**To do**
After locating the line with "When signing up", reproduce that line and every one following it exactly, up to the end of the entries.

**Supplied records**
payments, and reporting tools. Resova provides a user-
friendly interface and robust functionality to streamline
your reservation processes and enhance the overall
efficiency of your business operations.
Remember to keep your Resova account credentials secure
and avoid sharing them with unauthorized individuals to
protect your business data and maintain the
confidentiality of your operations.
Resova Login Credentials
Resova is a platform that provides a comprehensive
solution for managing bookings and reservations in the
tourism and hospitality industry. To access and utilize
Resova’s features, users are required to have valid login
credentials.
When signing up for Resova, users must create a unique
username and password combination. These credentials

**Answer to this task**
When signing up for Resova, users must create a unique
username and password combination. These credentials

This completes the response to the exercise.